(Circuit design text data)
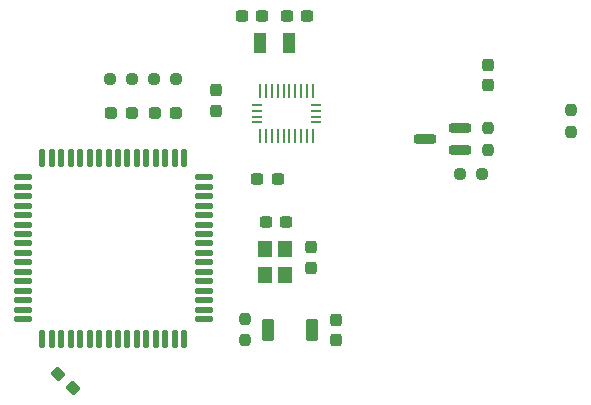
<source format=gtp>
%TF.GenerationSoftware,KiCad,Pcbnew,9.0.6*%
%TF.CreationDate,2026-02-04T04:17:41+01:00*%
%TF.ProjectId,lidar,6c696461-722e-46b6-9963-61645f706362,rev?*%
%TF.SameCoordinates,Original*%
%TF.FileFunction,Paste,Top*%
%TF.FilePolarity,Positive*%
%FSLAX46Y46*%
G04 Gerber Fmt 4.6, Leading zero omitted, Abs format (unit mm)*
G04 Created by KiCad (PCBNEW 9.0.6) date 2026-02-04 04:17:41*
%MOMM*%
%LPD*%
G01*
G04 APERTURE LIST*
G04 Aperture macros list*
%AMRoundRect*
0 Rectangle with rounded corners*
0 $1 Rounding radius*
0 $2 $3 $4 $5 $6 $7 $8 $9 X,Y pos of 4 corners*
0 Add a 4 corners polygon primitive as box body*
4,1,4,$2,$3,$4,$5,$6,$7,$8,$9,$2,$3,0*
0 Add four circle primitives for the rounded corners*
1,1,$1+$1,$2,$3*
1,1,$1+$1,$4,$5*
1,1,$1+$1,$6,$7*
1,1,$1+$1,$8,$9*
0 Add four rect primitives between the rounded corners*
20,1,$1+$1,$2,$3,$4,$5,0*
20,1,$1+$1,$4,$5,$6,$7,0*
20,1,$1+$1,$6,$7,$8,$9,0*
20,1,$1+$1,$8,$9,$2,$3,0*%
G04 Aperture macros list end*
%ADD10R,0.254000X1.175000*%
%ADD11R,0.950000X0.254000*%
%ADD12RoundRect,0.237500X0.300000X0.237500X-0.300000X0.237500X-0.300000X-0.237500X0.300000X-0.237500X0*%
%ADD13R,1.000000X1.800000*%
%ADD14RoundRect,0.237500X-0.250000X-0.237500X0.250000X-0.237500X0.250000X0.237500X-0.250000X0.237500X0*%
%ADD15RoundRect,0.237500X-0.237500X0.300000X-0.237500X-0.300000X0.237500X-0.300000X0.237500X0.300000X0*%
%ADD16RoundRect,0.137500X0.137500X-0.600000X0.137500X0.600000X-0.137500X0.600000X-0.137500X-0.600000X0*%
%ADD17RoundRect,0.137500X0.600000X-0.137500X0.600000X0.137500X-0.600000X0.137500X-0.600000X-0.137500X0*%
%ADD18RoundRect,0.237500X0.237500X-0.250000X0.237500X0.250000X-0.237500X0.250000X-0.237500X-0.250000X0*%
%ADD19RoundRect,0.237500X0.237500X-0.300000X0.237500X0.300000X-0.237500X0.300000X-0.237500X-0.300000X0*%
%ADD20RoundRect,0.200000X0.750000X0.200000X-0.750000X0.200000X-0.750000X-0.200000X0.750000X-0.200000X0*%
%ADD21RoundRect,0.237500X-0.300000X-0.237500X0.300000X-0.237500X0.300000X0.237500X-0.300000X0.237500X0*%
%ADD22RoundRect,0.237500X0.380070X-0.044194X-0.044194X0.380070X-0.380070X0.044194X0.044194X-0.380070X0*%
%ADD23RoundRect,0.237500X-0.287500X-0.237500X0.287500X-0.237500X0.287500X0.237500X-0.287500X0.237500X0*%
%ADD24RoundRect,0.180000X-0.420000X0.520000X-0.420000X-0.520000X0.420000X-0.520000X0.420000X0.520000X0*%
%ADD25RoundRect,0.237500X-0.237500X0.250000X-0.237500X-0.250000X0.237500X-0.250000X0.237500X0.250000X0*%
%ADD26RoundRect,0.237500X0.250000X0.237500X-0.250000X0.237500X-0.250000X-0.237500X0.250000X-0.237500X0*%
%ADD27RoundRect,0.165000X0.385000X0.735000X-0.385000X0.735000X-0.385000X-0.735000X0.385000X-0.735000X0*%
G04 APERTURE END LIST*
D10*
%TO.C,U2*%
X147750000Y-98087500D03*
D11*
X147475000Y-99250000D03*
X147475000Y-99750000D03*
X147475000Y-100250000D03*
X147475000Y-100750000D03*
D10*
X147750000Y-101912500D03*
X148250000Y-101912500D03*
X148750000Y-101912500D03*
X149250000Y-101912500D03*
X149750000Y-101912500D03*
X150250000Y-101912500D03*
X150750000Y-101912500D03*
X151250000Y-101912500D03*
X151750000Y-101912500D03*
X152250000Y-101912500D03*
D11*
X152525000Y-100750000D03*
X152525000Y-100250000D03*
X152525000Y-99750000D03*
X152525000Y-99250000D03*
D10*
X152250000Y-98087500D03*
X151750000Y-98087500D03*
X151250000Y-98087500D03*
X150750000Y-98087500D03*
X150250000Y-98087500D03*
X149750000Y-98087500D03*
X149250000Y-98087500D03*
X148750000Y-98087500D03*
X148250000Y-98087500D03*
%TD*%
D12*
%TO.C,C9*%
X151762500Y-91700000D03*
X150037500Y-91700000D03*
%TD*%
D13*
%TO.C,Y2*%
X147750000Y-94000000D03*
X150250000Y-94000000D03*
%TD*%
D14*
%TO.C,R3*%
X135075000Y-97037500D03*
X136900000Y-97037500D03*
%TD*%
D15*
%TO.C,C8*%
X144000000Y-98025000D03*
X144000000Y-99750000D03*
%TD*%
D16*
%TO.C,U1*%
X129337500Y-119062500D03*
X130137500Y-119062500D03*
X130937500Y-119062500D03*
X131737500Y-119062500D03*
X132537500Y-119062500D03*
X133337500Y-119062500D03*
X134137500Y-119062500D03*
X134937500Y-119062500D03*
X135737500Y-119062500D03*
X136537500Y-119062500D03*
X137337500Y-119062500D03*
X138137500Y-119062500D03*
X138937500Y-119062500D03*
X139737500Y-119062500D03*
X140537500Y-119062500D03*
X141337500Y-119062500D03*
D17*
X143000000Y-117400000D03*
X143000000Y-116600000D03*
X143000000Y-115800000D03*
X143000000Y-115000000D03*
X143000000Y-114200000D03*
X143000000Y-113400000D03*
X143000000Y-112600000D03*
X143000000Y-111800000D03*
X143000000Y-111000000D03*
X143000000Y-110200000D03*
X143000000Y-109400000D03*
X143000000Y-108600000D03*
X143000000Y-107800000D03*
X143000000Y-107000000D03*
X143000000Y-106200000D03*
X143000000Y-105400000D03*
D16*
X141337500Y-103737500D03*
X140537500Y-103737500D03*
X139737500Y-103737500D03*
X138937500Y-103737500D03*
X138137500Y-103737500D03*
X137337500Y-103737500D03*
X136537500Y-103737500D03*
X135737500Y-103737500D03*
X134937500Y-103737500D03*
X134137500Y-103737500D03*
X133337500Y-103737500D03*
X132537500Y-103737500D03*
X131737500Y-103737500D03*
X130937500Y-103737500D03*
X130137500Y-103737500D03*
X129337500Y-103737500D03*
D17*
X127675000Y-105400000D03*
X127675000Y-106200000D03*
X127675000Y-107000000D03*
X127675000Y-107800000D03*
X127675000Y-108600000D03*
X127675000Y-109400000D03*
X127675000Y-110200000D03*
X127675000Y-111000000D03*
X127675000Y-111800000D03*
X127675000Y-112600000D03*
X127675000Y-113400000D03*
X127675000Y-114200000D03*
X127675000Y-115000000D03*
X127675000Y-115800000D03*
X127675000Y-116600000D03*
X127675000Y-117400000D03*
%TD*%
D18*
%TO.C,R4*%
X167100000Y-103048750D03*
X167100000Y-101223750D03*
%TD*%
D19*
%TO.C,C3*%
X152087500Y-113050000D03*
X152087500Y-111325000D03*
%TD*%
D20*
%TO.C,Q1*%
X164700000Y-103086250D03*
X164700000Y-101186250D03*
X161700000Y-102136250D03*
%TD*%
D21*
%TO.C,C10*%
X146237500Y-91700000D03*
X147962500Y-91700000D03*
%TD*%
D22*
%TO.C,C4*%
X131909880Y-123239880D03*
X130690120Y-122020120D03*
%TD*%
D23*
%TO.C,D2*%
X135162500Y-99937500D03*
X136912500Y-99937500D03*
%TD*%
D18*
%TO.C,R6*%
X174100000Y-101518750D03*
X174100000Y-99693750D03*
%TD*%
D24*
%TO.C,Y1*%
X148187500Y-111487500D03*
X148187500Y-113687500D03*
X149887500Y-113687500D03*
X149887500Y-111487500D03*
%TD*%
D15*
%TO.C,C1*%
X154162500Y-117437500D03*
X154162500Y-119162500D03*
%TD*%
%TO.C,C6*%
X167100000Y-95885000D03*
X167100000Y-97610000D03*
%TD*%
D14*
%TO.C,R2*%
X138825000Y-97037500D03*
X140650000Y-97037500D03*
%TD*%
D25*
%TO.C,R1*%
X146462500Y-117387500D03*
X146462500Y-119212500D03*
%TD*%
D21*
%TO.C,C2*%
X148252500Y-109197500D03*
X149977500Y-109197500D03*
%TD*%
D12*
%TO.C,C7*%
X149252500Y-105500000D03*
X147527500Y-105500000D03*
%TD*%
D26*
%TO.C,R5*%
X166525000Y-105098750D03*
X164700000Y-105098750D03*
%TD*%
D27*
%TO.C,SW1*%
X152150000Y-118300000D03*
X148450000Y-118300000D03*
%TD*%
D23*
%TO.C,D1*%
X138862500Y-99937500D03*
X140612500Y-99937500D03*
%TD*%
M02*

</source>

§ Aim of the task
Go through the data, and copy each line in which the word "rounded" appears.

§ Task result
0 Rectangle with rounded corners*
0 Add four circle primitives for the rounded corners*
0 Add four rect primitives between the rounded corners*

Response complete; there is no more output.